====== Records ======

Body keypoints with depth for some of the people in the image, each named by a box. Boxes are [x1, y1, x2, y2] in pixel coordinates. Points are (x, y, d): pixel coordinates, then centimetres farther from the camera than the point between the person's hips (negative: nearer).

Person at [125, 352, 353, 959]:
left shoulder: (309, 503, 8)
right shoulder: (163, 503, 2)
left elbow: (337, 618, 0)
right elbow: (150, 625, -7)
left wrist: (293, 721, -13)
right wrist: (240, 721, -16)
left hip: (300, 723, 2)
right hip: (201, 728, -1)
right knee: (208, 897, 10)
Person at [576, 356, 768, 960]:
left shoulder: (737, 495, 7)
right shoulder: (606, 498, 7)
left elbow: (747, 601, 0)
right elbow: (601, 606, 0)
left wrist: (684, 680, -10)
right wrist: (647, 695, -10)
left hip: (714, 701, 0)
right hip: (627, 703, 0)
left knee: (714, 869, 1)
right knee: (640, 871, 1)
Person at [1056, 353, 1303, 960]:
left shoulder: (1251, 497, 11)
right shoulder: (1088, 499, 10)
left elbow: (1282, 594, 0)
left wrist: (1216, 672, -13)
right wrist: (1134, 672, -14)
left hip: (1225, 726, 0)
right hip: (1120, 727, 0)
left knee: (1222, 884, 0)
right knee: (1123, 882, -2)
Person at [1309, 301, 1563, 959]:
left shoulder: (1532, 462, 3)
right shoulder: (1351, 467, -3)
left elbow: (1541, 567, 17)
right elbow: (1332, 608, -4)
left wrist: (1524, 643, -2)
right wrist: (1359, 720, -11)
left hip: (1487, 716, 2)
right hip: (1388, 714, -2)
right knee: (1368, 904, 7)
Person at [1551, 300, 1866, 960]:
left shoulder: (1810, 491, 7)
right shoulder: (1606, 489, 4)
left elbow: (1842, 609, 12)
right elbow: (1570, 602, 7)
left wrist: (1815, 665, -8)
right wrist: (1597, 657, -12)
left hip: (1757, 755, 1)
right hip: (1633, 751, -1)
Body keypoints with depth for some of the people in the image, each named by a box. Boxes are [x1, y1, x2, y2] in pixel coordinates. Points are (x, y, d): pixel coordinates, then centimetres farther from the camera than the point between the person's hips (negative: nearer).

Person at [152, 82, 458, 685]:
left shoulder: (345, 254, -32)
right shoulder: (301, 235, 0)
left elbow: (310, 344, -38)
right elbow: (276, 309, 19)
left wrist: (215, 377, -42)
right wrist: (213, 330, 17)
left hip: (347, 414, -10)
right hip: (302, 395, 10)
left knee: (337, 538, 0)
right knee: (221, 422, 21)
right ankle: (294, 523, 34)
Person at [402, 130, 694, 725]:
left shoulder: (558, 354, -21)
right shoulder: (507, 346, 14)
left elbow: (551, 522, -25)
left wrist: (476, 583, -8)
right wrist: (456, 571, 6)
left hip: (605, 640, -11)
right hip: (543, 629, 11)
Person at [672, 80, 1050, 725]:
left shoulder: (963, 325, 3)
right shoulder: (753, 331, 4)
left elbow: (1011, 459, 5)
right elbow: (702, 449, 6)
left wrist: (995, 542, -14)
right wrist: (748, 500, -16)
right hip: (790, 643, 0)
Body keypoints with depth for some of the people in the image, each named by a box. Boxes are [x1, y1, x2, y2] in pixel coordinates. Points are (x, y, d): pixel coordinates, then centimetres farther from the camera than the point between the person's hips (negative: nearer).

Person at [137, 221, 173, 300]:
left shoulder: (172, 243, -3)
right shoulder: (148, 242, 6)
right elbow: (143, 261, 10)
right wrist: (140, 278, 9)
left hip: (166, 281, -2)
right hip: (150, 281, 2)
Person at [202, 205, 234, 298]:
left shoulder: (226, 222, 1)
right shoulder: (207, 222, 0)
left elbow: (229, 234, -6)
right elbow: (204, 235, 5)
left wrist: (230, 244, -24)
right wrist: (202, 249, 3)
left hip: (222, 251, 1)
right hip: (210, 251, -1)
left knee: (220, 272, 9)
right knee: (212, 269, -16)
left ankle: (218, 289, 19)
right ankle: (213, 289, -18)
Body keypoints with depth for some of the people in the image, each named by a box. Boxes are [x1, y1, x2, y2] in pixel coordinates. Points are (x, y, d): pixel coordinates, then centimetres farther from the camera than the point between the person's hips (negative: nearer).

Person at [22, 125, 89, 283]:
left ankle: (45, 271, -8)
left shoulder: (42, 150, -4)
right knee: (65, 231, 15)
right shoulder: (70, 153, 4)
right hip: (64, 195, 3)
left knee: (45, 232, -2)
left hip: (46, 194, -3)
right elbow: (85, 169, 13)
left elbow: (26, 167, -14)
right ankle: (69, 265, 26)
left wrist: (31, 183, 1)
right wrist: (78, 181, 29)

======

### Problem to work on
Can you turn every line of the entries above into a Markdown table with a "Row" column for the row number and a "Line" column for the line itself, leaving out the blank lines?

### Output for this task
| Row | Line |
|---|---|
| 1 | Body keypoints with depth for some of the people in the image, each named by a box. Boxes are [x1, y1, x2, y2] in pixel coordinates. Points are (x, y, d): pixel coordinates, then centimetres farther from the camera than the point between the person's hips (negative: nearer). |
| 2 | Person at [125, 352, 353, 959]: |
| 3 | left shoulder: (309, 503, 8) |
| 4 | right shoulder: (163, 503, 2) |
| 5 | left elbow: (337, 618, 0) |
| 6 | right elbow: (150, 625, -7) |
| 7 | left wrist: (293, 721, -13) |
| 8 | right wrist: (240, 721, -16) |
| 9 | left hip: (300, 723, 2) |
| 10 | right hip: (201, 728, -1) |
| 11 | right knee: (208, 897, 10) |
| 12 | Person at [576, 356, 768, 960]: |
| 13 | left shoulder: (737, 495, 7) |
| 14 | right shoulder: (606, 498, 7) |
| 15 | left elbow: (747, 601, 0) |
| 16 | right elbow: (601, 606, 0) |
| 17 | left wrist: (684, 680, -10) |
| 18 | right wrist: (647, 695, -10) |
| 19 | left hip: (714, 701, 0) |
| 20 | right hip: (627, 703, 0) |
| 21 | left knee: (714, 869, 1) |
| 22 | right knee: (640, 871, 1) |
| 23 | Person at [1056, 353, 1303, 960]: |
| 24 | left shoulder: (1251, 497, 11) |
| 25 | right shoulder: (1088, 499, 10) |
| 26 | left elbow: (1282, 594, 0) |
| 27 | left wrist: (1216, 672, -13) |
| 28 | right wrist: (1134, 672, -14) |
| 29 | left hip: (1225, 726, 0) |
| 30 | right hip: (1120, 727, 0) |
| 31 | left knee: (1222, 884, 0) |
| 32 | right knee: (1123, 882, -2) |
| 33 | Person at [1309, 301, 1563, 959]: |
| 34 | left shoulder: (1532, 462, 3) |
| 35 | right shoulder: (1351, 467, -3) |
| 36 | left elbow: (1541, 567, 17) |
| 37 | right elbow: (1332, 608, -4) |
| 38 | left wrist: (1524, 643, -2) |
| 39 | right wrist: (1359, 720, -11) |
| 40 | left hip: (1487, 716, 2) |
| 41 | right hip: (1388, 714, -2) |
| 42 | right knee: (1368, 904, 7) |
| 43 | Person at [1551, 300, 1866, 960]: |
| 44 | left shoulder: (1810, 491, 7) |
| 45 | right shoulder: (1606, 489, 4) |
| 46 | left elbow: (1842, 609, 12) |
| 47 | right elbow: (1570, 602, 7) |
| 48 | left wrist: (1815, 665, -8) |
| 49 | right wrist: (1597, 657, -12) |
| 50 | left hip: (1757, 755, 1) |
| 51 | right hip: (1633, 751, -1) |
| 52 | Body keypoints with depth for some of the people in the image, each named by a box. Boxes are [x1, y1, x2, y2] in pixel coordinates. Points are (x, y, d): pixel coordinates, then centimetres farther from the camera than the point between the person's hips (negative: nearer). |
| 53 | Person at [152, 82, 458, 685]: |
| 54 | left shoulder: (345, 254, -32) |
| 55 | right shoulder: (301, 235, 0) |
| 56 | left elbow: (310, 344, -38) |
| 57 | right elbow: (276, 309, 19) |
| 58 | left wrist: (215, 377, -42) |
| 59 | right wrist: (213, 330, 17) |
| 60 | left hip: (347, 414, -10) |
| 61 | right hip: (302, 395, 10) |
| 62 | left knee: (337, 538, 0) |
| 63 | right knee: (221, 422, 21) |
| 64 | right ankle: (294, 523, 34) |
| 65 | Person at [402, 130, 694, 725]: |
| 66 | left shoulder: (558, 354, -21) |
| 67 | right shoulder: (507, 346, 14) |
| 68 | left elbow: (551, 522, -25) |
| 69 | left wrist: (476, 583, -8) |
| 70 | right wrist: (456, 571, 6) |
| 71 | left hip: (605, 640, -11) |
| 72 | right hip: (543, 629, 11) |
| 73 | Person at [672, 80, 1050, 725]: |
| 74 | left shoulder: (963, 325, 3) |
| 75 | right shoulder: (753, 331, 4) |
| 76 | left elbow: (1011, 459, 5) |
| 77 | right elbow: (702, 449, 6) |
| 78 | left wrist: (995, 542, -14) |
| 79 | right wrist: (748, 500, -16) |
| 80 | right hip: (790, 643, 0) |
| 81 | Body keypoints with depth for some of the people in the image, each named by a box. Boxes are [x1, y1, x2, y2] in pixel coordinates. Points are (x, y, d): pixel coordinates, then centimetres farther from the camera than the point between the person's hips (negative: nearer). |
| 82 | Person at [137, 221, 173, 300]: |
| 83 | left shoulder: (172, 243, -3) |
| 84 | right shoulder: (148, 242, 6) |
| 85 | right elbow: (143, 261, 10) |
| 86 | right wrist: (140, 278, 9) |
| 87 | left hip: (166, 281, -2) |
| 88 | right hip: (150, 281, 2) |
| 89 | Person at [202, 205, 234, 298]: |
| 90 | left shoulder: (226, 222, 1) |
| 91 | right shoulder: (207, 222, 0) |
| 92 | left elbow: (229, 234, -6) |
| 93 | right elbow: (204, 235, 5) |
| 94 | left wrist: (230, 244, -24) |
| 95 | right wrist: (202, 249, 3) |
| 96 | left hip: (222, 251, 1) |
| 97 | right hip: (210, 251, -1) |
| 98 | left knee: (220, 272, 9) |
| 99 | right knee: (212, 269, -16) |
| 100 | left ankle: (218, 289, 19) |
| 101 | right ankle: (213, 289, -18) |
| 102 | Body keypoints with depth for some of the people in the image, each named by a box. Boxes are [x1, y1, x2, y2] in pixel coordinates. Points are (x, y, d): pixel coordinates, then centimetres farther from the camera than the point between the person's hips (negative: nearer). |
| 103 | Person at [22, 125, 89, 283]: |
| 104 | left ankle: (45, 271, -8) |
| 105 | left shoulder: (42, 150, -4) |
| 106 | right knee: (65, 231, 15) |
| 107 | right shoulder: (70, 153, 4) |
| 108 | right hip: (64, 195, 3) |
| 109 | left knee: (45, 232, -2) |
| 110 | left hip: (46, 194, -3) |
| 111 | right elbow: (85, 169, 13) |
| 112 | left elbow: (26, 167, -14) |
| 113 | right ankle: (69, 265, 26) |
| 114 | left wrist: (31, 183, 1) |
| 115 | right wrist: (78, 181, 29) |